Linking Online Profiles
I took a seminar called Quantifying Data Privacy during my senior year at Wellesley College. The primary goal of the course was to explore the different ways data scientists and computer scientists measure data privacy. We did this by reading research papers, pouring over current event articles, and running our own experiments.
A requirement of this course was to complete a final project tying concepts we learned in the class and coding together. Over the course of the semester, I became interested in pseudo-anonymous profiles on online platforms like Reddit. In particular, I wondered if people shared enough information that they could actually be identified.
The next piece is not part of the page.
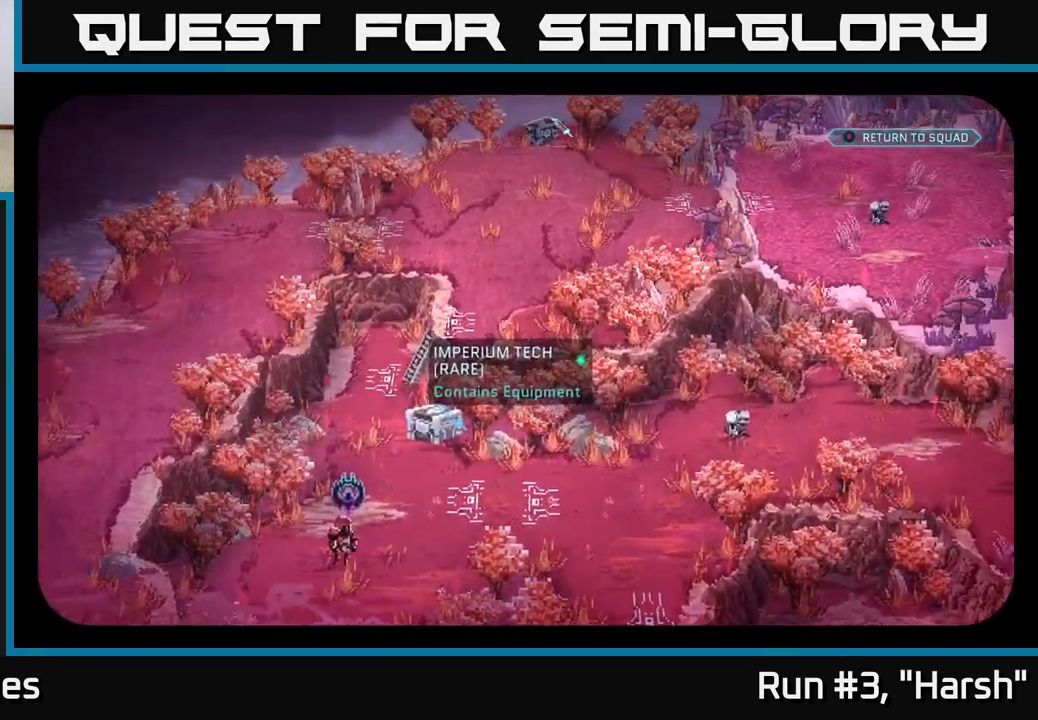
{"buttons": [], "left_stick": "center", "right_stick": "down", "events": [[133, "right_stick", "center"], [200, "right_stick", "down"]]}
For my final project, I worked with two other students as we tried to see how closely we could correlate profiles across social media platforms: Reddit, Twitter, and Instagram.
For the main part of this project, we did the following:
Grabbed 1,000 Reddit profiles off the front page and turned them into Redditor objects using the PRAW library. These Redditor objects contained information like: username, comments, popular subreddits, most common posting times, and word frequency counts.
We then compared the Redditor objects with similarly named objects on Twitter and Instagram. So, for example, we would compare a Redditor object with a username like ‘baseballFan’ to objects with the same name created from Twitter and Instagram APIs.
We did some basic comparisons to try to estimate how confident we could programmatically tie ‘baseballFan’ on Reddit to ‘baseballFan’ on Twitter or Instagram. Things we compared:
Normalized word frequencies combined with similar comment or post topics
Location and other proper noun references
Overall, through the coding portion of the project, we were only able to find slight indications of correlations between profiles across social media sites. However, if I were to redo this project today, I believe I would be able to come away with more conclusive results. Regardless, this experiment confirmed the following: people share a ton of personal information assuming that they are completely anonymous!
We also conducted informal research using Amazon Turk. We created a survey to be filled out by self-described Redditors (people who regularly interact as a pseudo-anonymous profile) about their choices and behaviors around online profiles.
Overall, we received 342 responses. Out of the respondents, 65% were male and the majority were between the ages of 18 and 35. Although the survey only provided anecdotal evidence, the results correlated to what we saw in our coding experiment and other articles we had read in class. In particular, we found these insights to be interesting:
Most people (~70%) only had one account on each platform (Reddit, Twitter, Instagram)
Women were slightly more likely to use different usernames across platforms
Younger respondents were more likely to use different names across platforms
We used a final free-text question in the survey to prompt the respondents to write about anything they considered important while making decisions around creating new online profiles. From these responses, we created a word cloud that proved to be a great discussion piece in our class.